- Type: Breech-loading carbine
- Place of origin: United States

Service history
- Used by: United States

Production history
- Designer: Erskine S. Allin
- Designed: 1877
- Manufacturer: Springfield Armory

Specifications
- Barrel length: 22 in (560 mm)
- Cartridge: .45-70-405
- Action: Trapdoor
- Rate of fire: User dependent; usually 8 to 10 rounds per minute
- Muzzle velocity: 1,350 feet per second (410 m/s)
- Feed system: Breech-loading
- Sights: Open sights

= Springfield Model 1877 =

The Springfield Model 1877 was a variant of the Springfield Model 1873 carbine.

In 1877, many changes were made to both the Model 1873 rifle and the Model 1873 carbine (the carbine was just a shorter version of the rifle). Historically, the Model 1877 rifle has just been considered to be a variant of the Model 1873, while the Model 1877 carbine has been considered to be a separate model.

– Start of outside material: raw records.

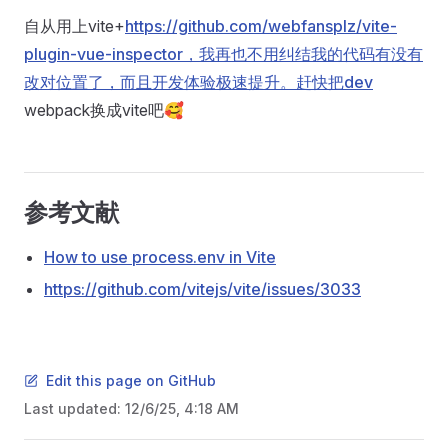
自从用上vite+
https://github.com/webfansplz/vite-
plugin-vue-inspector，我再也不用纠结我的代码有没有
改对位置了，而且开发体验极速提升。赶快把dev
webpack换成vite吧🥰
参考文献
How to use process.env in Vite
https://github.com/vitejs/vite/issues/3033
Edit this page on GitHub
Last updated:
12/6/25, 4:18 AM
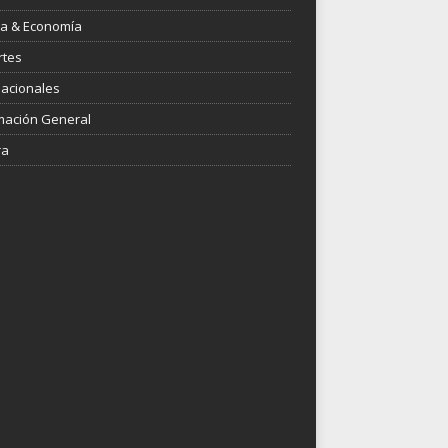
ica & Economía
rtes
nacionales
mación General
ra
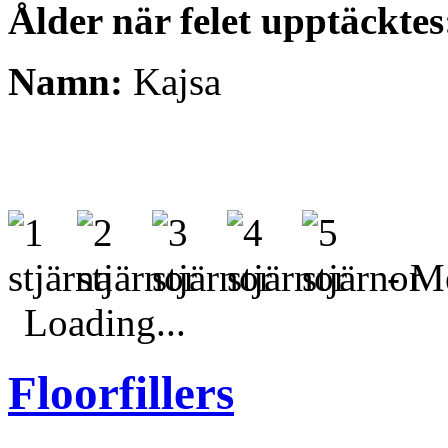
Ålder när felet upptäcktes
Namn:
Kajsa
- Me
Loading...
Floorfillers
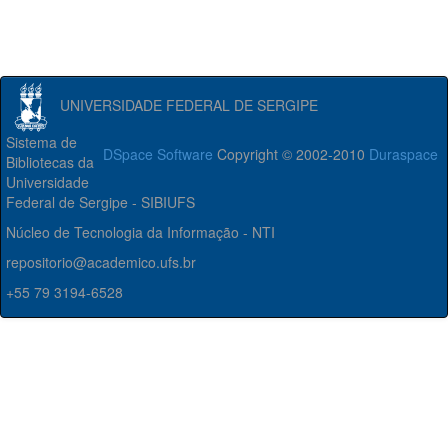
UNIVERSIDADE FEDERAL DE SERGIPE
Sistema de
DSpace Software
Copyright © 2002-2010
Duraspace
Bibliotecas da
Universidade
Federal de Sergipe - SIBIUFS
Núcleo de Tecnologia da Informação - NTI
repositorio@academico.ufs.br
+55 79 3194-6528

The most visible change was made to the stock. The buttstock comb was extended further forward on the wrist to strengthen the wrist's weak spot. The wrist itself was also thickened.

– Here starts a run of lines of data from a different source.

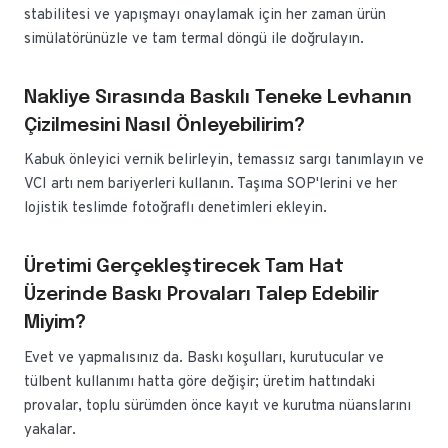
stabilitesi ve yapışmayı onaylamak için her zaman ürün
simülatörünüzle ve tam termal döngü ile doğrulayın.
Nakliye Sırasında Baskılı Teneke Levhanın
Çizilmesini Nasıl Önleyebilirim?
Kabuk önleyici vernik belirleyin, temassız sargı tanımlayın ve
VCI artı nem bariyerleri kullanın. Taşıma SOP'lerini ve her
lojistik teslimde fotoğraflı denetimleri ekleyin.
Üretimi Gerçekleştirecek Tam Hat
Üzerinde Baskı Provaları Talep Edebilir
Miyim?
Evet ve yapmalısınız da. Baskı koşulları, kurutucular ve
tülbent kullanımı hatta göre değişir; üretim hattındaki
provalar, toplu sürümden önce kayıt ve kurutma nüanslarını
yakalar.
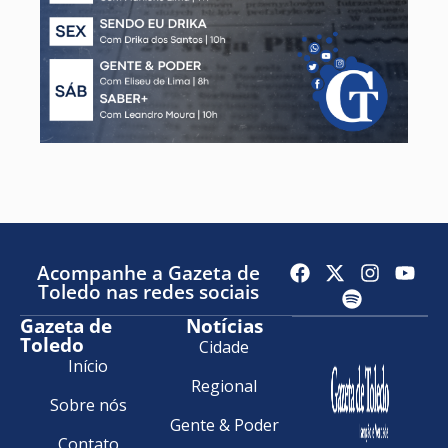
Acompanhe a Gazeta de
Toledo nas redes sociais
Gazeta de
Notícias
Toledo
Cidade
Início
Regional
Sobre nós
Gente & Poder
Contato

Prior to 1877, the trapdoor breechblock had a high arch machined out of it, making it lighter. The Model 1877 no longer had the arch machined out of it, though the reason for this modification is not clear. Gas ports along the upper ridges of the receiver were also extended, which may explain why the arch on the breechblock was removed at the same time.

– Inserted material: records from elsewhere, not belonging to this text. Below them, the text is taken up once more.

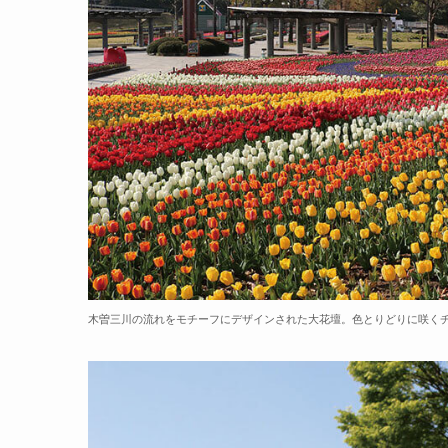
木曽三川の流れをモチーフにデザインされた大花壇。色とりどりに咲くチ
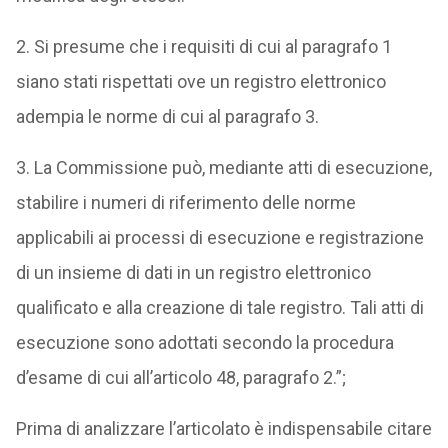
2. Si presume che i requisiti di cui al paragrafo 1
siano stati rispettati ove un registro elettronico
adempia le norme di cui al paragrafo 3.
3. La Commissione può, mediante atti di esecuzione,
stabilire i numeri di riferimento delle norme
applicabili ai processi di esecuzione e registrazione
di un insieme di dati in un registro elettronico
qualificato e alla creazione di tale registro. Tali atti di
esecuzione sono adottati secondo la procedura
d’esame di cui all’articolo 48, paragrafo 2.”;
Prima di analizzare l’articolato è indispensabile citare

After the Battle of Little Bighorn, Springfield Armory was assigned the task of providing a cleaning rod for the carbine version that could also be used to remove stuck cartridge. A three piece steel rod was designed that fit into the butt. This required a new butt plate specifically for the carbine, as the longer rifle already included a cleaning rod and did not need these modifications.

The rear sight was also modified. The rifle version of the new sight was stamped with an R, and the carbine version was stamped with a C. The different sights were necessary because the carbine used a 55 gr cartridge instead of the rifle's 70 gr cartridge.